Required action
Starting with the first line of the records, write out each line exactly until you have included the line containing "dish sponge: present".

Paired box coordinates:
== Segment start ==
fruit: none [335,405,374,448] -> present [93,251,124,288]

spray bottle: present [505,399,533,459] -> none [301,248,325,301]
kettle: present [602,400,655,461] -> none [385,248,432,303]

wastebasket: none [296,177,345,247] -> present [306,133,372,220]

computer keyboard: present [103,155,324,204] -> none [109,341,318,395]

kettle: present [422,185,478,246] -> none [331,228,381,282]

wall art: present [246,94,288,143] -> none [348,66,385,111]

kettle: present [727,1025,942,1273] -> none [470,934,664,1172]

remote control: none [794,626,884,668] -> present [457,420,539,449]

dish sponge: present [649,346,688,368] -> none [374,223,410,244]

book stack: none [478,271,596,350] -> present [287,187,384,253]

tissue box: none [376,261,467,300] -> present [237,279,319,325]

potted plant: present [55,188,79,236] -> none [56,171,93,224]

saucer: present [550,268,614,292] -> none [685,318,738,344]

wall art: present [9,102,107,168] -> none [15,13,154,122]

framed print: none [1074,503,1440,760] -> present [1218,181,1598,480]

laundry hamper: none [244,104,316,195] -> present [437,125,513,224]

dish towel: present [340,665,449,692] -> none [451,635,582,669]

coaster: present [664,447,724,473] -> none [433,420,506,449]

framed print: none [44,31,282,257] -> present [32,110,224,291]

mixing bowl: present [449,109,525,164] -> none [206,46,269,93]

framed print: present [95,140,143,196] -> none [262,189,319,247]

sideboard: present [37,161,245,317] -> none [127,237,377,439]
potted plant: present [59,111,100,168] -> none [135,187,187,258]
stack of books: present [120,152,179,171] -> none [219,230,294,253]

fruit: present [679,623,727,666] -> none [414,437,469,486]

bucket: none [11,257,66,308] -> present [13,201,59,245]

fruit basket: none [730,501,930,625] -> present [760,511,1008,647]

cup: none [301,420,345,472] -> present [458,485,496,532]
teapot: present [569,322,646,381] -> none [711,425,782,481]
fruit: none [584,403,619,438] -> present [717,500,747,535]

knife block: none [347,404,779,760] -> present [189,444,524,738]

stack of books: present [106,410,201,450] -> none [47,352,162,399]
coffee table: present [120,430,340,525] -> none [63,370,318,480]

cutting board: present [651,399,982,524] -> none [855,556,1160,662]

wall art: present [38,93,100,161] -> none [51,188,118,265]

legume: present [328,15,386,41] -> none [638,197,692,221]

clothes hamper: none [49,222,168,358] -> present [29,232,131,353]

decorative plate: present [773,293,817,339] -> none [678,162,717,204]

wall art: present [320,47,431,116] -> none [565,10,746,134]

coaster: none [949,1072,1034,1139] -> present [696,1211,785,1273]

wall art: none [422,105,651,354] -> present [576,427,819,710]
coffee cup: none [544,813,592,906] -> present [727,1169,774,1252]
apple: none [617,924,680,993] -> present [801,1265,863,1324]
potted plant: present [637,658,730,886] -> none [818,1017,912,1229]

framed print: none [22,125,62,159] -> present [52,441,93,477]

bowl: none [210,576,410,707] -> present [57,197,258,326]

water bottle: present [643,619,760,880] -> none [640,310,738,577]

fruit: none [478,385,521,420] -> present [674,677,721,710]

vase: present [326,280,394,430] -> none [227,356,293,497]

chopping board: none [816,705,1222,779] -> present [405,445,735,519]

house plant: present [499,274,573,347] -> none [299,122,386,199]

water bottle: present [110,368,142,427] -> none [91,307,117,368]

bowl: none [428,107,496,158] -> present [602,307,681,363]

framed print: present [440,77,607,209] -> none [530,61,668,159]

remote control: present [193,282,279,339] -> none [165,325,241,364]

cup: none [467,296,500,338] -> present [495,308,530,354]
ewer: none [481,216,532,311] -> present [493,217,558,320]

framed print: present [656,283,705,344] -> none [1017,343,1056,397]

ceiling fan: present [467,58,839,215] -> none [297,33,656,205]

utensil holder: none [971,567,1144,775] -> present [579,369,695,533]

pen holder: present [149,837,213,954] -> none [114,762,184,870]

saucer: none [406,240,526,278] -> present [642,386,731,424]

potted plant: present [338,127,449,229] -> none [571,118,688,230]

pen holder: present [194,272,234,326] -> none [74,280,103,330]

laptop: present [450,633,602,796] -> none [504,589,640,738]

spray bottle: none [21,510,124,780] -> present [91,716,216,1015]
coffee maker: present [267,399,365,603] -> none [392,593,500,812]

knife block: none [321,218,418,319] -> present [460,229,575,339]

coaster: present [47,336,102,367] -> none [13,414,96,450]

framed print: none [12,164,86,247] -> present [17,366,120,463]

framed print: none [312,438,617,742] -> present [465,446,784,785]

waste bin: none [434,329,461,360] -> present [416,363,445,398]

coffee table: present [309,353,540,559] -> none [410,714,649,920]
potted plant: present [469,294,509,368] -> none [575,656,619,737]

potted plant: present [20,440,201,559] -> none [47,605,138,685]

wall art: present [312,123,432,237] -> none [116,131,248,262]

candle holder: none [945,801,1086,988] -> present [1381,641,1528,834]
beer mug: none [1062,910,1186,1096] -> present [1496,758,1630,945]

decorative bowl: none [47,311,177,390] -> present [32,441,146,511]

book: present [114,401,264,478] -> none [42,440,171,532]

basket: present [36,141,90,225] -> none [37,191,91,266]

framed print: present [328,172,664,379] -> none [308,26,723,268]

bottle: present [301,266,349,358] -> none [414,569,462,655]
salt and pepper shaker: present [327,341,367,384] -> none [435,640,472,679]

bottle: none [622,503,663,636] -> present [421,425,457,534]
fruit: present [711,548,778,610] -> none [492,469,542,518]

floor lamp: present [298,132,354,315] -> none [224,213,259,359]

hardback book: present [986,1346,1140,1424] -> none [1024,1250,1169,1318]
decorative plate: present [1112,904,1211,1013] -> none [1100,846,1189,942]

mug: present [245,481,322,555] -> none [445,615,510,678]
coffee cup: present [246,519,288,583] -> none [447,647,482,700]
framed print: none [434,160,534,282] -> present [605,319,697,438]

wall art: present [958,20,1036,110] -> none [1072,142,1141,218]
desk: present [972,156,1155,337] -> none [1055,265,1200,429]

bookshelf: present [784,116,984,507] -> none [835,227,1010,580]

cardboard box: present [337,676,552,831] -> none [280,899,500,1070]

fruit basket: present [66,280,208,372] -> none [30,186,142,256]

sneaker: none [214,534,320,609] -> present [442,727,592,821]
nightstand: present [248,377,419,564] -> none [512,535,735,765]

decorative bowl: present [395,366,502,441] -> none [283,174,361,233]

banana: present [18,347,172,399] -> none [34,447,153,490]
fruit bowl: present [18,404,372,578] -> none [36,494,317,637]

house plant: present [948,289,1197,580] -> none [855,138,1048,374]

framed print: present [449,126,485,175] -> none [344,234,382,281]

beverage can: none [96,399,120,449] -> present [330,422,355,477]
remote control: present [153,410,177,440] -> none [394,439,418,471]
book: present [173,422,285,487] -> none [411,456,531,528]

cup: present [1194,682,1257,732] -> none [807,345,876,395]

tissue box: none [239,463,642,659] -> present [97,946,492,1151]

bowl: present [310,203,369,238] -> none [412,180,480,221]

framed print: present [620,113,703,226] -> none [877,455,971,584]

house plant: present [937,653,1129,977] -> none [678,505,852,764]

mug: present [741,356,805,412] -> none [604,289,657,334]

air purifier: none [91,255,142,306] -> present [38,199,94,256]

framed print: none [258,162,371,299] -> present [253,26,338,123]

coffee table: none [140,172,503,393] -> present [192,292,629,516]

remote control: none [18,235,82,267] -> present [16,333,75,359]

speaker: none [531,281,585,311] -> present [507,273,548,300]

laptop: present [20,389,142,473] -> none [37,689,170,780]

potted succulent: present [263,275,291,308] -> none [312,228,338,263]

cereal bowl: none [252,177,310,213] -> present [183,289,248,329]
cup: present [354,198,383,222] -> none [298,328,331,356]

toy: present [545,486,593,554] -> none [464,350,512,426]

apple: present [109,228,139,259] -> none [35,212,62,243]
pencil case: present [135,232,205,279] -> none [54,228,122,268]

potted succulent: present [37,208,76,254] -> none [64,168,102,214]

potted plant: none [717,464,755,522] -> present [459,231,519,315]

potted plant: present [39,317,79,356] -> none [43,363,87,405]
== Segment end ==
Written answer
fruit: none [335,405,374,448] -> present [93,251,124,288]

spray bottle: present [505,399,533,459] -> none [301,248,325,301]
kettle: present [602,400,655,461] -> none [385,248,432,303]

wastebasket: none [296,177,345,247] -> present [306,133,372,220]

computer keyboard: present [103,155,324,204] -> none [109,341,318,395]

kettle: present [422,185,478,246] -> none [331,228,381,282]

wall art: present [246,94,288,143] -> none [348,66,385,111]

kettle: present [727,1025,942,1273] -> none [470,934,664,1172]

remote control: none [794,626,884,668] -> present [457,420,539,449]

dish sponge: present [649,346,688,368] -> none [374,223,410,244]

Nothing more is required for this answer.